======== The records

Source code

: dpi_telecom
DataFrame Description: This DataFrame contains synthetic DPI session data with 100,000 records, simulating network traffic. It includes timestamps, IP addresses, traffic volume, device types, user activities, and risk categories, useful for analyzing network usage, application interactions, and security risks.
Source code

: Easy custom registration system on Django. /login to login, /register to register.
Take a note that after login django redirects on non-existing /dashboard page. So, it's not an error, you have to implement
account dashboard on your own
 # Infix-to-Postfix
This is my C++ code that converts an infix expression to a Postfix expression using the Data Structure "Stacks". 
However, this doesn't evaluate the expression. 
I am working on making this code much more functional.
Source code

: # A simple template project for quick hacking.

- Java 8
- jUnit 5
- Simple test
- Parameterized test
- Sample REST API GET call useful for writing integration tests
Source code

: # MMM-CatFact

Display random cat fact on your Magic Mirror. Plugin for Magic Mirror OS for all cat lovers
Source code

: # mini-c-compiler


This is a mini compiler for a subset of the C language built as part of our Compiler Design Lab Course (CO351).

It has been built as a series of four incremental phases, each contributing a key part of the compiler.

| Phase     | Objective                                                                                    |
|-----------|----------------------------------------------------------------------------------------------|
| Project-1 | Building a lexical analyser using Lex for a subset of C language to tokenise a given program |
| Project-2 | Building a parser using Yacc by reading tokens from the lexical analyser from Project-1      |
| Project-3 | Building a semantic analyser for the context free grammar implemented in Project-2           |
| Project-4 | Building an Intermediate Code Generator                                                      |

================

[Exercise instructions] Begin with the line that contains "Display random cat" and print each line exactly until the data ends, including the last line.

[Result below]
Display random cat fact on your Magic Mirror. Plugin for Magic Mirror OS for all cat lovers
Source code

: # mini-c-compiler


This is a mini compiler for a subset of the C language built as part of our Compiler Design Lab Course (CO351).

It has been built as a series of four incremental phases, each contributing a key part of the compiler.

| Phase     | Objective                                                                                    |
|-----------|----------------------------------------------------------------------------------------------|
| Project-1 | Building a lexical analyser using Lex for a subset of C language to tokenise a given program |
| Project-2 | Building a parser using Yacc by reading tokens from the lexical analyser from Project-1      |
| Project-3 | Building a semantic analyser for the context free grammar implemented in Project-2           |
| Project-4 | Building an Intermediate Code Generator                                                      |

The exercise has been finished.